[TASK REQUIREMENTS]: Please repeat the lines below without any changes, from the first line through the line containing "childhood memories and".

[TASK INPUTS]:
=======

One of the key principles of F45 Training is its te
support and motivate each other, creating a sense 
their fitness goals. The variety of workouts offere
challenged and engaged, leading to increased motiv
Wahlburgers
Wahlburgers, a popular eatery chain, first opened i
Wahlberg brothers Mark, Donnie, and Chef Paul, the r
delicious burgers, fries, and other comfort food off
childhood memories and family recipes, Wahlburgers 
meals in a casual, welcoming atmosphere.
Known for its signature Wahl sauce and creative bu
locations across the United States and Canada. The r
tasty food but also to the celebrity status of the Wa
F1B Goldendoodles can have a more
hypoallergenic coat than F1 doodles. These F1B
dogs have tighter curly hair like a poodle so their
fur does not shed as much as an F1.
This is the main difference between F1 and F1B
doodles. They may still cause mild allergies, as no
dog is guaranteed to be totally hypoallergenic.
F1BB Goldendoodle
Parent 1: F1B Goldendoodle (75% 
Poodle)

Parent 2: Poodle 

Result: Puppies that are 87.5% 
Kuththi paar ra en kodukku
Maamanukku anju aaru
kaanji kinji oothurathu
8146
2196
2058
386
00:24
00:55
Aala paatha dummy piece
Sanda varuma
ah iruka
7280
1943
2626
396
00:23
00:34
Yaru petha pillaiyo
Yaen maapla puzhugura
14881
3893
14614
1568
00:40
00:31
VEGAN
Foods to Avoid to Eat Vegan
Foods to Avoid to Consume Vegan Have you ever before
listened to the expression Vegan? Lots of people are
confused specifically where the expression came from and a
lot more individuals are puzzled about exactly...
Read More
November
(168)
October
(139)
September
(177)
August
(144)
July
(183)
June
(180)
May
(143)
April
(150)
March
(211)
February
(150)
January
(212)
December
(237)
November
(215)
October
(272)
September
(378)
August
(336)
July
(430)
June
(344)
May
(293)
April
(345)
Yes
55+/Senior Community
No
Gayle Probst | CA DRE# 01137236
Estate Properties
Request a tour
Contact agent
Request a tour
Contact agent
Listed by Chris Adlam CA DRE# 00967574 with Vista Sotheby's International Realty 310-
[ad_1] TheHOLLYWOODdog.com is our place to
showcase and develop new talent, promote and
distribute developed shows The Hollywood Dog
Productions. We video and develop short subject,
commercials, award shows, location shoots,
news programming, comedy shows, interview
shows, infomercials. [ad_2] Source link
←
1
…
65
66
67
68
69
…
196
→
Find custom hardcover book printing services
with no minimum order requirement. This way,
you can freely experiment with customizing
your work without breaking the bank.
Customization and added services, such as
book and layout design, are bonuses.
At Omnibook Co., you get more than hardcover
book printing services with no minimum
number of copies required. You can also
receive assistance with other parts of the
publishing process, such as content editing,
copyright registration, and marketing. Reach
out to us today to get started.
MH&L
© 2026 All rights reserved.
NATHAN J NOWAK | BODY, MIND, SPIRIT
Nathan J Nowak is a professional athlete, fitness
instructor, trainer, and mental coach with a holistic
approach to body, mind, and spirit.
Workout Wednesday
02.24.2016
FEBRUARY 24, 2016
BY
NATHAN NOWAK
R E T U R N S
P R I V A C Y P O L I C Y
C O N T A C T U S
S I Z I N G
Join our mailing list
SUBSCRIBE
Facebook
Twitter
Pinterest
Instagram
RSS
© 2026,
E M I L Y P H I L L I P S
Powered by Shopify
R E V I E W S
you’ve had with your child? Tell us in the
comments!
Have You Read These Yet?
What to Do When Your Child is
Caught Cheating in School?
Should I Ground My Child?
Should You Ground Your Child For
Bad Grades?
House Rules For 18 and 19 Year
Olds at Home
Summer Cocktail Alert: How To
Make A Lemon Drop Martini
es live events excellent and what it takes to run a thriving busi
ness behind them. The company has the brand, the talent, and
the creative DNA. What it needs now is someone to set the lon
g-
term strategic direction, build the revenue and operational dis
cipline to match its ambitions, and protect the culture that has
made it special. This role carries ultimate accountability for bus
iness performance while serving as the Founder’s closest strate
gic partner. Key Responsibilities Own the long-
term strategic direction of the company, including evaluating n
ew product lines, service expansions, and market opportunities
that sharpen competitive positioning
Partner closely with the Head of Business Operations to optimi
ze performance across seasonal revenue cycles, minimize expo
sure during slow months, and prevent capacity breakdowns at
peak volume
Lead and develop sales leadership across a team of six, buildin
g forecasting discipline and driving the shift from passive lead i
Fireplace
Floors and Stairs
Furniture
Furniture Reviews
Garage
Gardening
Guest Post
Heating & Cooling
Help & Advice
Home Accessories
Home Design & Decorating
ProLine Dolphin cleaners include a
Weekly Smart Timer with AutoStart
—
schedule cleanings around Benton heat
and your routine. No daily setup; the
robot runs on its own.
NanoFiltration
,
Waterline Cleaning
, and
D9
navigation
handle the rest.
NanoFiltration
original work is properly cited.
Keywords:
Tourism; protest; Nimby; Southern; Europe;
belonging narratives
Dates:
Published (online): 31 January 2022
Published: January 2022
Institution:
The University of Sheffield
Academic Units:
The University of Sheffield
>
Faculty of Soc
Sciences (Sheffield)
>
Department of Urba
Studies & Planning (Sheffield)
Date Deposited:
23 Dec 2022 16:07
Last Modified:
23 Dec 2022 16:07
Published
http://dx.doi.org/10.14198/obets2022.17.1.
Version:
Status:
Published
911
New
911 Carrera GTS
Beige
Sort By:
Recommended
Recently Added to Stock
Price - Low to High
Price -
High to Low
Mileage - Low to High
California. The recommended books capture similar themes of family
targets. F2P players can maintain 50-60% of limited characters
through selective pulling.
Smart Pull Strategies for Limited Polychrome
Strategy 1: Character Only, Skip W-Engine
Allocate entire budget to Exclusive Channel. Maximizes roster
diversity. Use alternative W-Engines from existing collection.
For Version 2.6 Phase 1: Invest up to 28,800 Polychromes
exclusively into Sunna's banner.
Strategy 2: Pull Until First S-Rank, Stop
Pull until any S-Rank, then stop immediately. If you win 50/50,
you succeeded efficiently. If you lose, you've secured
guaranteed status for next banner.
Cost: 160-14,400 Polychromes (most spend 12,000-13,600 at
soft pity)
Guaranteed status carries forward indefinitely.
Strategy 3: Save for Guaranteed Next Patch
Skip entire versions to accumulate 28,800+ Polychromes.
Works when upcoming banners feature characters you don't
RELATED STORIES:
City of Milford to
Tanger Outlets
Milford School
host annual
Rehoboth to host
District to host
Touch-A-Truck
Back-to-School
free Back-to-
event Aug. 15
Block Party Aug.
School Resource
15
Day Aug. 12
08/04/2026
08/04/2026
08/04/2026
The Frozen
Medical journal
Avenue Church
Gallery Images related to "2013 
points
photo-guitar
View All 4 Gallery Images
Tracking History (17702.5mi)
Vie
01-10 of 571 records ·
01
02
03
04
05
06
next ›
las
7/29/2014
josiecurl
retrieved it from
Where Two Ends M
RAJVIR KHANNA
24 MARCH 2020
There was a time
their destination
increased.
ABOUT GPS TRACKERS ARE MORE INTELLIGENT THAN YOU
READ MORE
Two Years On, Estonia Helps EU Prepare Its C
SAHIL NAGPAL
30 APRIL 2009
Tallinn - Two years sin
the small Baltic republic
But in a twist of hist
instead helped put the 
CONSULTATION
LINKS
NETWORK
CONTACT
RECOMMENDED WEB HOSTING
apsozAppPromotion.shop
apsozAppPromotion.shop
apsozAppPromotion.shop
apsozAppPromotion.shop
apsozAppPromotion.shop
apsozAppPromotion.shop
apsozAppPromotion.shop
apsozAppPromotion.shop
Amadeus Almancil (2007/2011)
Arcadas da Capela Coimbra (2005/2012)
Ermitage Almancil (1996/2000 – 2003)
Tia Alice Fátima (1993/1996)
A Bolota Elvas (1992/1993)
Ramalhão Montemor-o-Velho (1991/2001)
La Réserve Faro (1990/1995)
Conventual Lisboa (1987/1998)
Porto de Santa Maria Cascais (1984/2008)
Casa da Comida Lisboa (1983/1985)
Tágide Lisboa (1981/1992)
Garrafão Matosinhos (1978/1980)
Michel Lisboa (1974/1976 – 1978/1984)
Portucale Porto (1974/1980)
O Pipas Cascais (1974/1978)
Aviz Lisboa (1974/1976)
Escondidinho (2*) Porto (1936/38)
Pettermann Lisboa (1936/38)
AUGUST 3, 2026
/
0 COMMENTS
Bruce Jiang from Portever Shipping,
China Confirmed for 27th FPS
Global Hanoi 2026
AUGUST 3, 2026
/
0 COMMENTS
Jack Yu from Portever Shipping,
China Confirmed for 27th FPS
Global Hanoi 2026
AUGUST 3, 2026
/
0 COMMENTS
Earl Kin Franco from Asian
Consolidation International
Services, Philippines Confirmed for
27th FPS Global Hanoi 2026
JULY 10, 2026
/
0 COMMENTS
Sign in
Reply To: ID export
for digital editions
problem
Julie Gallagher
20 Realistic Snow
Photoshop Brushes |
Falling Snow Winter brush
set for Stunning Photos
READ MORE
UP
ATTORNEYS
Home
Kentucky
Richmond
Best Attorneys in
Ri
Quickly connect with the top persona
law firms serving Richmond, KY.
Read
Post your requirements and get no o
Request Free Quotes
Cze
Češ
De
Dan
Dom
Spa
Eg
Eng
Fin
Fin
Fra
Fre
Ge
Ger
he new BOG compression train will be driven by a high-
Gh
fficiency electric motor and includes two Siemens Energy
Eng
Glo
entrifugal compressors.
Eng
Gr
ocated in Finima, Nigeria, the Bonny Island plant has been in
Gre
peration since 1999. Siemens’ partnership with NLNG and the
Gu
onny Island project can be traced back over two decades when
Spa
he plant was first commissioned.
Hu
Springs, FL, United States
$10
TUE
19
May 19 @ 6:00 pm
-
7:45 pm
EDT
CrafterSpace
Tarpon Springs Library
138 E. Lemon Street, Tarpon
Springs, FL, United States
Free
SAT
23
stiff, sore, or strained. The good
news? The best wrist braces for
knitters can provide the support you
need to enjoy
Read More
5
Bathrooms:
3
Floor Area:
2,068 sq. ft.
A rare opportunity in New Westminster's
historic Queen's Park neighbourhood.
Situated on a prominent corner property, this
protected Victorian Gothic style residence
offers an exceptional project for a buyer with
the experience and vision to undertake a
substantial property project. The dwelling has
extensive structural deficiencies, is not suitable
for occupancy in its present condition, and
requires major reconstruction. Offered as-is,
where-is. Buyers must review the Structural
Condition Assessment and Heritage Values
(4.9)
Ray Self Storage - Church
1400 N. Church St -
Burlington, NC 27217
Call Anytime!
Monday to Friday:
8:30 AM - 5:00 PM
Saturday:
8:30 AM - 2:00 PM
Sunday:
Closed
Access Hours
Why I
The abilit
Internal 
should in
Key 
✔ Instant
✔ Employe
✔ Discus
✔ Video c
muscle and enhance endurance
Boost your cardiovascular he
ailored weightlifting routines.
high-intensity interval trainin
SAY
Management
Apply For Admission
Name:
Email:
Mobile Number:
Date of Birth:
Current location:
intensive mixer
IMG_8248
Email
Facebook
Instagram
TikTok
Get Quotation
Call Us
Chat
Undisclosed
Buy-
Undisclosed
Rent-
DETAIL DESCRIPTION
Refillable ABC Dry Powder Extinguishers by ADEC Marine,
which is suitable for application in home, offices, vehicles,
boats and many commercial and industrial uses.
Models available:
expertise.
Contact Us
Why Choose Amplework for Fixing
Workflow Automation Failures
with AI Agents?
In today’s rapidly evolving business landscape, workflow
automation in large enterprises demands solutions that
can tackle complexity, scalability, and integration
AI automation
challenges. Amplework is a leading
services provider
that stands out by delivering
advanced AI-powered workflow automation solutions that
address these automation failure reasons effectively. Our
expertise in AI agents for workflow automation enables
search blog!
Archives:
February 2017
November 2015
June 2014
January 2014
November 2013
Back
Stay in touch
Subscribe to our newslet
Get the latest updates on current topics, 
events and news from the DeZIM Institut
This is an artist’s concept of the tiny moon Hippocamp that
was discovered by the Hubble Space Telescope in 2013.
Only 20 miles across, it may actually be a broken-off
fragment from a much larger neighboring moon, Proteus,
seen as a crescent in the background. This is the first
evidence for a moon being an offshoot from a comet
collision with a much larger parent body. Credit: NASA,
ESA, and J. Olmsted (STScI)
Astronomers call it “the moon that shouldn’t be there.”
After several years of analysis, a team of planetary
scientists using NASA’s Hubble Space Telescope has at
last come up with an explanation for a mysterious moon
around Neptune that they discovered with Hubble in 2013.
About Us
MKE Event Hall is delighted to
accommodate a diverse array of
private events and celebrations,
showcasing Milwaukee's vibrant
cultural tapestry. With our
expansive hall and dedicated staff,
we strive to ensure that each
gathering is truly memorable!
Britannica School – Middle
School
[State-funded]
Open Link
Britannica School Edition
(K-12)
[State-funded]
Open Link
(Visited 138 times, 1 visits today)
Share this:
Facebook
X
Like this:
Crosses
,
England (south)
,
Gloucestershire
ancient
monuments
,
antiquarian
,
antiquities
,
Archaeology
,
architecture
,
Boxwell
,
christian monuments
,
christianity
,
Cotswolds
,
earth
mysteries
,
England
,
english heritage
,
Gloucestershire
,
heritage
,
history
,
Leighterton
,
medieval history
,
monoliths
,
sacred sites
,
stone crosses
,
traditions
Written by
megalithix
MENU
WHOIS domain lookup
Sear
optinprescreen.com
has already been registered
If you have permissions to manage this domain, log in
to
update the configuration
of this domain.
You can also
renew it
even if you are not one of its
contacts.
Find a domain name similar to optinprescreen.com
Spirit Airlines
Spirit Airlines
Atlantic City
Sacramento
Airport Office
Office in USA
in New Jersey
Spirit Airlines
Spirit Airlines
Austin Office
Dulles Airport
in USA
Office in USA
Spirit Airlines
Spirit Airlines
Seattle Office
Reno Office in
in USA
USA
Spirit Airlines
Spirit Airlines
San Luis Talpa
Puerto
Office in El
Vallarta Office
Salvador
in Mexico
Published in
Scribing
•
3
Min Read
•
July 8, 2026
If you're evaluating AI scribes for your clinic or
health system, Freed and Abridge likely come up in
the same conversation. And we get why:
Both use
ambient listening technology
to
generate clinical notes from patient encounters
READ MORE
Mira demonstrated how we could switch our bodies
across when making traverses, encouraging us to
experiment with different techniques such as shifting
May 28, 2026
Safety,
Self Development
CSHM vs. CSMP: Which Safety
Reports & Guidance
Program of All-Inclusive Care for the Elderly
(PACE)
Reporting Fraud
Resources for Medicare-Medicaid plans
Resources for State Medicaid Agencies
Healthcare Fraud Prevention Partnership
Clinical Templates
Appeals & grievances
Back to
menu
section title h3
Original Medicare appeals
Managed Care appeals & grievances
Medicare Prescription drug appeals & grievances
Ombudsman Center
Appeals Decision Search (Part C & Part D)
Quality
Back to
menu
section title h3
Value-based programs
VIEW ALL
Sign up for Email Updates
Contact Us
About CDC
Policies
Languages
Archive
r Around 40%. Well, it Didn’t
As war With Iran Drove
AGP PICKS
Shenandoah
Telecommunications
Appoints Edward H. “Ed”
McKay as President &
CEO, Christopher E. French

=======

[SOLUTION FOR THIS TASK]:
One of the key principles of F45 Training is its te
support and motivate each other, creating a sense 
their fitness goals. The variety of workouts offere
challenged and engaged, leading to increased motiv
Wahlburgers
Wahlburgers, a popular eatery chain, first opened i
Wahlberg brothers Mark, Donnie, and Chef Paul, the r
delicious burgers, fries, and other comfort food off
childhood memories and family recipes, Wahlburgers 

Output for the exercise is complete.